The man began to whisper something but the woman waved him off. “Put up your hands,” she shouted at Dava. “I mean, keep your hands up like that. Don’t move.”
The woman stalked toward her while the other guard kept his gun drawn and pointed forward. Dava couldn’t move if she wanted to: she’d released herself from the wall
and was floating freely in the middle of the wide corridor. She kept her hands wide as the guard approached.
“Turn around.”
Dava twisted her body. “I – I can’t.” She briefly wondered how long this guard had been stationed here. She didn’t seem to get the limits of movement in the absence of gravity.
“Right, okay.” She took another cautious step forward. “Just wait there then. Keep the hands and legs spread.”

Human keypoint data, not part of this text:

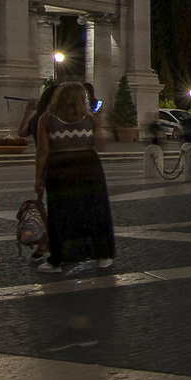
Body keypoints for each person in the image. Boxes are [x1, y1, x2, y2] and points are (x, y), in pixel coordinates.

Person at [33, 82, 114, 271]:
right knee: (95, 210)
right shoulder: (91, 119)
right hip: (89, 166)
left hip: (60, 167)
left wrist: (38, 177)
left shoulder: (46, 119)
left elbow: (43, 150)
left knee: (60, 213)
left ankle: (58, 259)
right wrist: (99, 125)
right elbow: (100, 146)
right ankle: (102, 255)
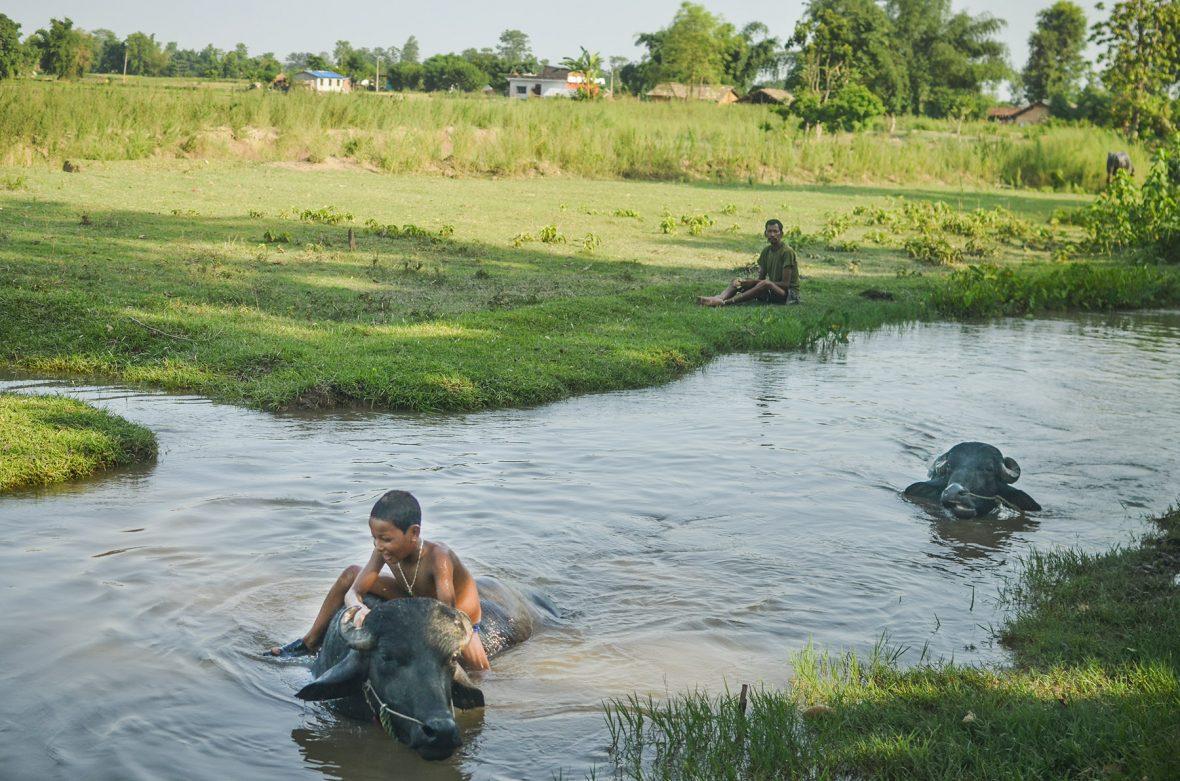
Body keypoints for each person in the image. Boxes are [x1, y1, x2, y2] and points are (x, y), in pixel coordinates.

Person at [269, 490, 491, 670]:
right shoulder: (383, 551)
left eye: (385, 539)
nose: (378, 545)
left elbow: (447, 613)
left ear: (413, 533)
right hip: (415, 597)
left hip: (457, 617)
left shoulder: (438, 558)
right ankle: (309, 642)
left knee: (480, 671)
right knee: (351, 573)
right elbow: (353, 591)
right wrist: (357, 607)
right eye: (374, 538)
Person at [697, 219, 800, 307]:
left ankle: (726, 303)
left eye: (775, 231)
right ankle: (719, 298)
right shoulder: (766, 251)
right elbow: (760, 278)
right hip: (772, 290)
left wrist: (755, 283)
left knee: (765, 283)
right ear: (765, 233)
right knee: (738, 281)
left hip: (788, 295)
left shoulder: (787, 252)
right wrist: (746, 282)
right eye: (769, 231)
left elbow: (785, 284)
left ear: (781, 234)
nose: (772, 234)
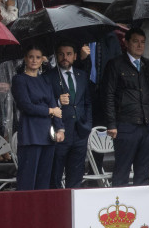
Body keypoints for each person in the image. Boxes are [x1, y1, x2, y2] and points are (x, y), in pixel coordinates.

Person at [103, 28, 149, 187]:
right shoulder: (115, 64)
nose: (140, 45)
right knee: (122, 170)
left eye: (143, 42)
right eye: (135, 41)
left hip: (146, 124)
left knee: (143, 172)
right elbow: (108, 95)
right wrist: (111, 124)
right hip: (125, 125)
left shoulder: (148, 65)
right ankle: (118, 208)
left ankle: (140, 209)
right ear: (126, 42)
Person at [11, 45, 64, 191]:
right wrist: (49, 111)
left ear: (42, 60)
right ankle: (24, 211)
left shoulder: (45, 80)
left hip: (48, 134)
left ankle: (41, 212)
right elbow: (26, 105)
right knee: (27, 179)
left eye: (38, 57)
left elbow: (55, 107)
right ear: (25, 59)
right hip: (30, 133)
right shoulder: (19, 79)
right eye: (31, 57)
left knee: (44, 180)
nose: (34, 60)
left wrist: (60, 128)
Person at [44, 42, 92, 189]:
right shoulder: (48, 77)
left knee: (76, 177)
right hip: (59, 133)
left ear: (75, 56)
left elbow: (87, 102)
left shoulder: (82, 75)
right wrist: (58, 101)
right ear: (56, 56)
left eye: (69, 54)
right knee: (55, 176)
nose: (65, 57)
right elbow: (44, 103)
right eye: (61, 54)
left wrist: (88, 124)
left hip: (80, 132)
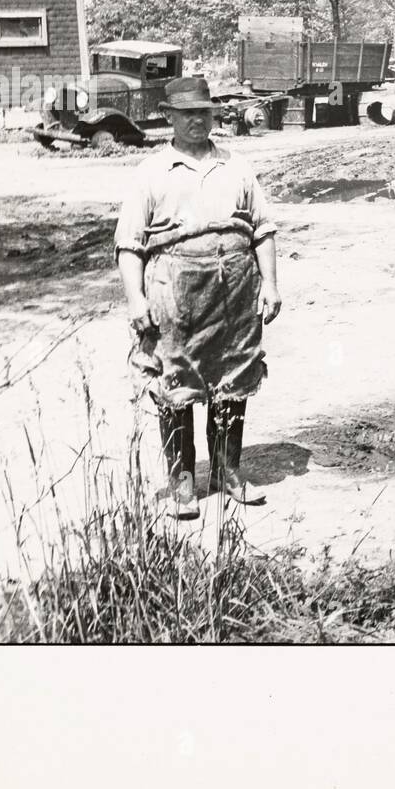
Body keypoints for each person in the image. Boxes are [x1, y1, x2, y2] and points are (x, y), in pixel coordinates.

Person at [114, 75, 282, 519]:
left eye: (203, 113)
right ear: (169, 117)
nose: (197, 121)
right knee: (176, 379)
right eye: (187, 114)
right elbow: (129, 245)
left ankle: (227, 473)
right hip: (175, 292)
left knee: (235, 376)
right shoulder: (150, 173)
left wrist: (270, 283)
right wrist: (136, 300)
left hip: (235, 291)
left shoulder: (236, 166)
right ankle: (183, 482)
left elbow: (262, 230)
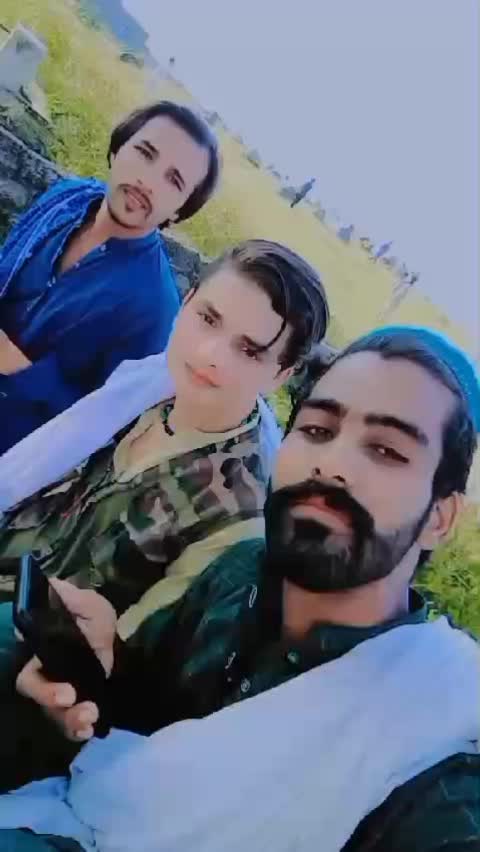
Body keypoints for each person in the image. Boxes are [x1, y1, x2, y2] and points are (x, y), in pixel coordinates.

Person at [0, 326, 479, 851]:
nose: (332, 464)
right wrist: (97, 667)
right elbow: (143, 718)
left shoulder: (435, 748)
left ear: (440, 517)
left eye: (386, 450)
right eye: (318, 429)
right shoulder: (240, 572)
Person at [0, 240, 329, 627]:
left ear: (280, 375)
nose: (210, 354)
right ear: (187, 301)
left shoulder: (237, 520)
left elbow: (126, 648)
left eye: (249, 351)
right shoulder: (146, 384)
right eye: (208, 319)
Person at [0, 101, 220, 453]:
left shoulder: (153, 307)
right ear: (118, 149)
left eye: (173, 180)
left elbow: (105, 430)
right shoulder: (66, 197)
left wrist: (21, 369)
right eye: (145, 153)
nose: (148, 181)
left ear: (179, 211)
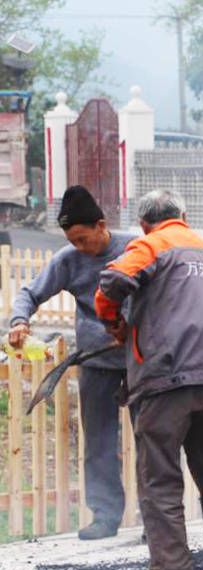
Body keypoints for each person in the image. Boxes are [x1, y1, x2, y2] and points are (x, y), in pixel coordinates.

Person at [95, 189, 203, 570]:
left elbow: (111, 281)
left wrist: (113, 323)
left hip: (169, 372)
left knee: (159, 474)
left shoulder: (152, 244)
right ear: (184, 214)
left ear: (146, 223)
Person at [6, 185, 134, 540]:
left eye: (82, 238)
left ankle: (157, 520)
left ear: (101, 225)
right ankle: (106, 516)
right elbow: (29, 293)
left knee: (153, 438)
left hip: (139, 359)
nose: (79, 247)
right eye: (72, 240)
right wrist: (19, 321)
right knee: (99, 442)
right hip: (94, 361)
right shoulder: (68, 259)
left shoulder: (133, 249)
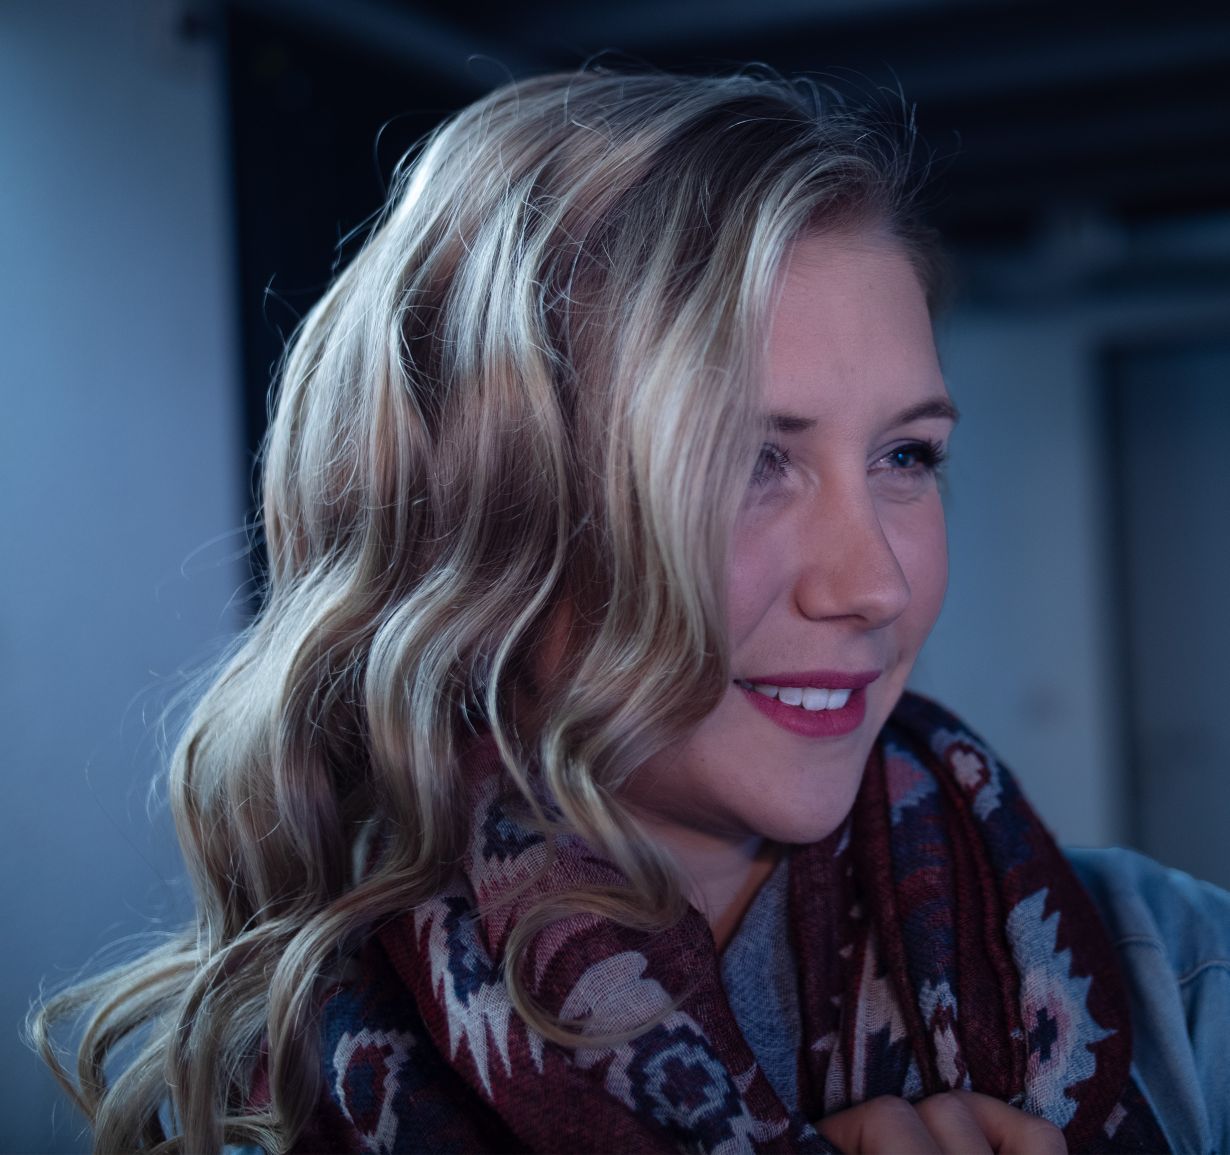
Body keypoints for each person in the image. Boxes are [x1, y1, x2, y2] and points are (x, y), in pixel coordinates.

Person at [31, 68, 1230, 1154]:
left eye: (906, 456)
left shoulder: (1178, 984)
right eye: (746, 460)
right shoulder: (264, 1089)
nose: (873, 584)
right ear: (489, 513)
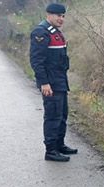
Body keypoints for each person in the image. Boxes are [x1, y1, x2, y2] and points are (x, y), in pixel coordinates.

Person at [29, 3, 77, 162]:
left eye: (63, 16)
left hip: (60, 81)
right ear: (49, 14)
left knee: (62, 115)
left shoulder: (55, 32)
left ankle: (59, 144)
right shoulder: (41, 32)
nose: (61, 19)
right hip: (51, 83)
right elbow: (37, 61)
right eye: (58, 15)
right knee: (52, 116)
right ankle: (50, 151)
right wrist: (44, 83)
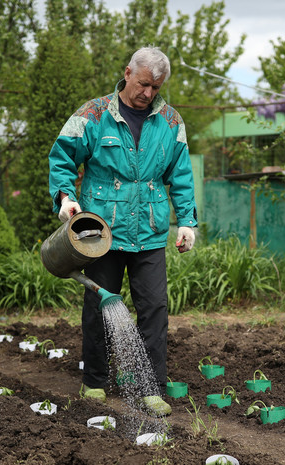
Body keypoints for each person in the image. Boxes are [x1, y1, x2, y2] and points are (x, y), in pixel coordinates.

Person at [48, 46, 197, 417]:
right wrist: (65, 196)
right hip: (102, 233)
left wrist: (187, 221)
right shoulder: (94, 114)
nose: (148, 93)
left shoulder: (171, 121)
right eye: (143, 84)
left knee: (154, 310)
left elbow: (181, 174)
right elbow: (62, 156)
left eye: (156, 87)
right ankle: (95, 382)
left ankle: (151, 389)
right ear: (127, 73)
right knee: (99, 307)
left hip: (149, 231)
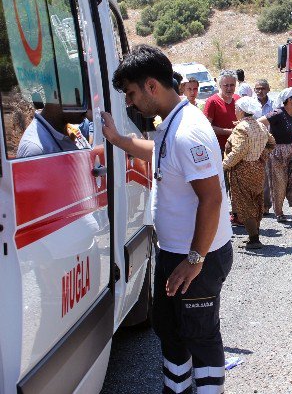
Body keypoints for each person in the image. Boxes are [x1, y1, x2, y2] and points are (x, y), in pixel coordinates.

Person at [101, 44, 233, 394]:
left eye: (131, 93)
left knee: (200, 336)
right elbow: (157, 151)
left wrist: (194, 260)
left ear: (151, 86)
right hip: (179, 252)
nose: (129, 102)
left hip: (198, 256)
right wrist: (117, 140)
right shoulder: (172, 125)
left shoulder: (188, 131)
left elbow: (212, 199)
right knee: (171, 330)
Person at [223, 96, 276, 248]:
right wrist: (261, 156)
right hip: (257, 167)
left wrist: (224, 165)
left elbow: (239, 151)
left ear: (241, 111)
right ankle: (254, 235)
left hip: (243, 169)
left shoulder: (241, 128)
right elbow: (271, 142)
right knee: (256, 201)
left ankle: (254, 239)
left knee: (244, 204)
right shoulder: (259, 126)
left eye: (236, 109)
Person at [258, 87, 292, 223]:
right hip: (276, 153)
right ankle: (279, 212)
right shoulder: (277, 113)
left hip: (291, 152)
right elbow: (260, 122)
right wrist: (268, 141)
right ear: (289, 100)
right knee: (278, 183)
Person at [205, 70, 242, 225]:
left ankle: (238, 214)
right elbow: (206, 126)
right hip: (219, 149)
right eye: (226, 85)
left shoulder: (239, 100)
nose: (229, 88)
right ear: (219, 85)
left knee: (238, 183)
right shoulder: (212, 101)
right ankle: (220, 216)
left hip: (238, 149)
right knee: (222, 183)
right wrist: (229, 131)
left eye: (232, 85)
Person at [255, 78, 275, 214]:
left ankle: (266, 206)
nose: (260, 91)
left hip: (268, 144)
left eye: (262, 88)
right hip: (253, 144)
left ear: (268, 89)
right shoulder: (251, 105)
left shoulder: (274, 105)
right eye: (257, 88)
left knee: (267, 176)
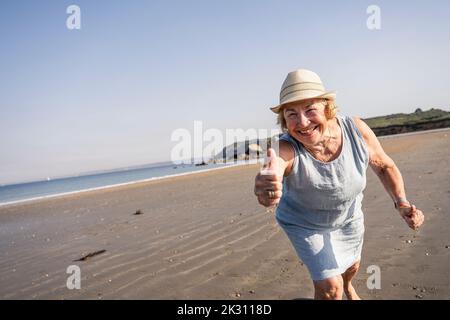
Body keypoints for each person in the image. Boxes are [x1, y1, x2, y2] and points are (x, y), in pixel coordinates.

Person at [254, 69, 425, 300]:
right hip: (304, 223)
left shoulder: (356, 131)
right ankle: (338, 289)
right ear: (284, 119)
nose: (302, 123)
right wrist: (267, 188)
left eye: (310, 110)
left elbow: (384, 166)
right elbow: (274, 169)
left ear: (327, 107)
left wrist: (401, 202)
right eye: (291, 114)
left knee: (352, 265)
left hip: (348, 216)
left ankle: (349, 286)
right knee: (329, 289)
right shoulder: (284, 148)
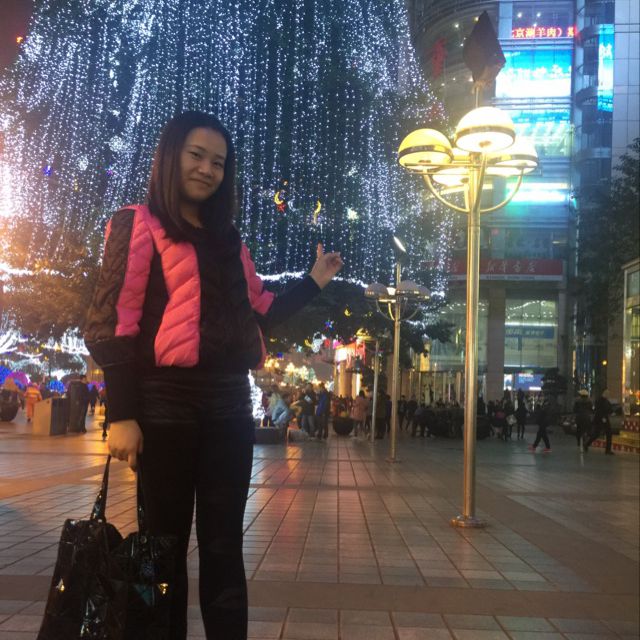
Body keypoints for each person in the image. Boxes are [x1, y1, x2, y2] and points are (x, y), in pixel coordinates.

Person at [84, 111, 343, 640]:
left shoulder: (229, 241)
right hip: (164, 405)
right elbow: (114, 323)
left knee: (225, 546)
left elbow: (261, 309)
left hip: (229, 406)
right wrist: (123, 414)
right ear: (171, 156)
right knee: (163, 547)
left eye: (219, 163)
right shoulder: (137, 223)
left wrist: (313, 282)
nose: (207, 169)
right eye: (197, 155)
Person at [584, 389, 614, 454]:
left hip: (604, 418)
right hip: (600, 419)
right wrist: (602, 417)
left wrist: (611, 412)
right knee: (598, 434)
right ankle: (587, 444)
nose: (608, 395)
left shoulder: (606, 401)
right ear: (604, 393)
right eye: (607, 393)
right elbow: (598, 410)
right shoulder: (599, 400)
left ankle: (607, 450)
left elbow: (610, 409)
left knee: (608, 433)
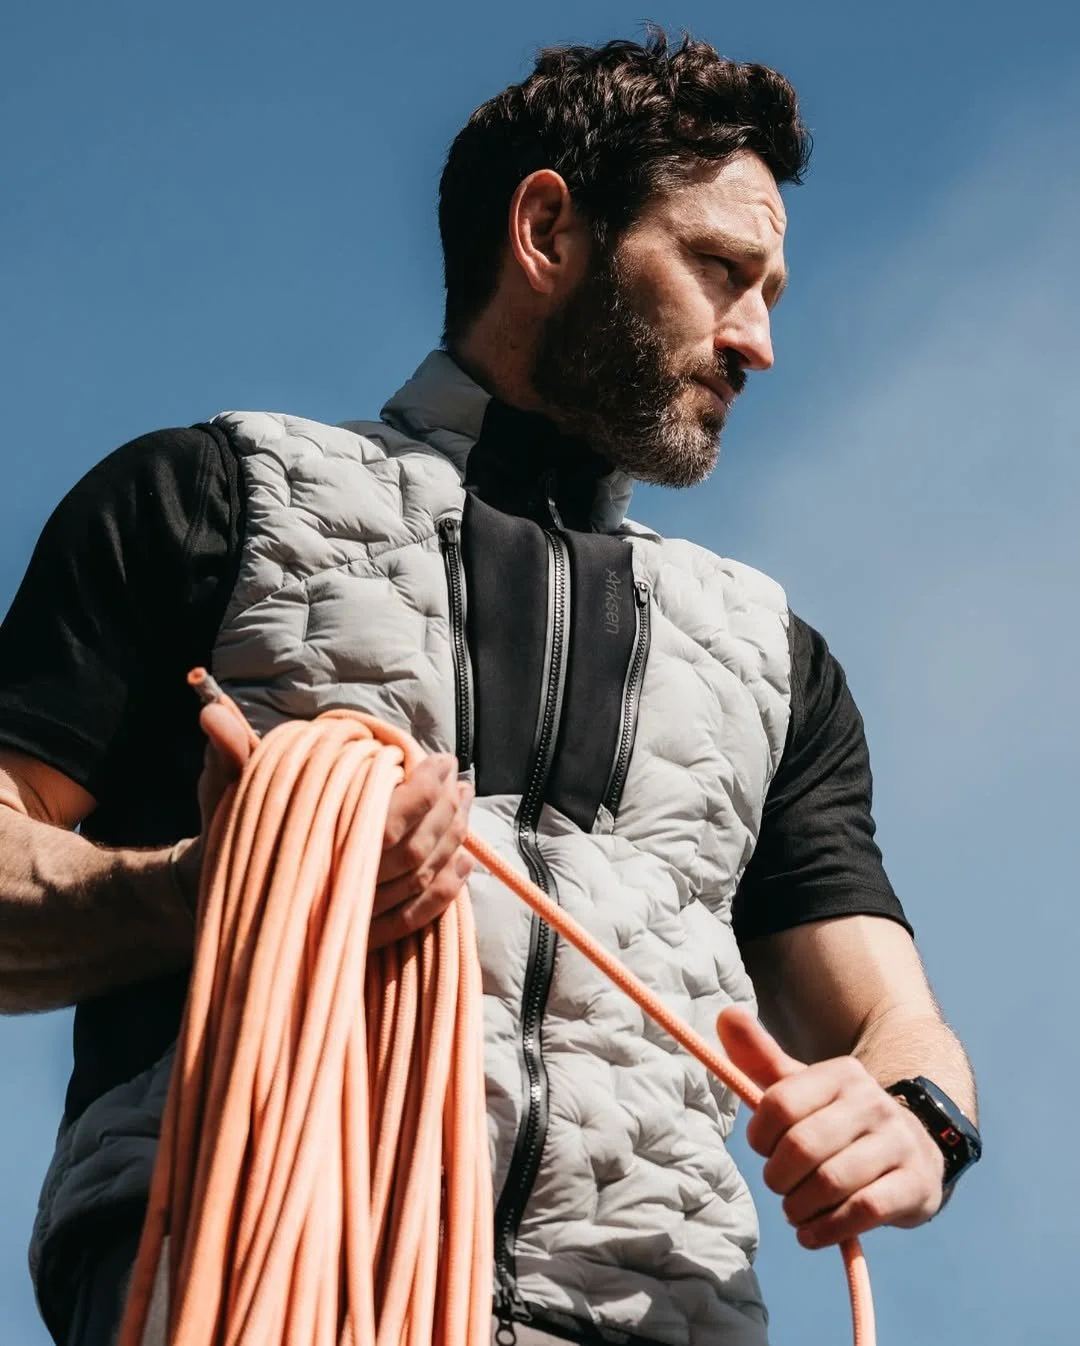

She complied as the woman stamped up to her. The zip of a door pricked up Dava’s ears, even though she’d been waiting for it. If the guards noticed, it was already too late. Moses was out of the lock-room, and his long, strong limbs were wrapped around the other guard. He quickly maneuvered his arms, bringing them into a hold around the man’s shooting arm, and with an awkward twitch, squeezed a tortured cry out of the guard.
The woman was an arm’s length from Dava. She wrenched her body around without detaching her feet, drawing her pistol shakily. Dava brought her right hand down to the knife in its sheath on her chest and reached out with her left hand. With a stretch, she grabbed the woman’s collar with two fingers, then twisted it into a fistful of uniform. She pulled herself close as she yanked the knife free, and as the guard cranked her head around to face her, Dava struck.
It was clear that in the course of the events of the last few hours, the guard had lost her helmet. The blade sawed effortlessly through her eye and into her brain and she gasped airlessly, dead before she could scream. Dava yanked the weapon free, the string of red plasma dotted with pink chunks of flesh and brain tissue.
Another pang of guilt as she looked into the remaining eye, wide with fear. Another wasted life. This woman was important to someone. Like Thompson was important to Dava. “God dammit,” she spat, not caring if Moses heard her.
What was happening to her? No one was an innocent victim, she made that decision a long time ago. In a universe that could – no, there was no time to go dark. She pried the blaster from dead fingers and shoved the body away.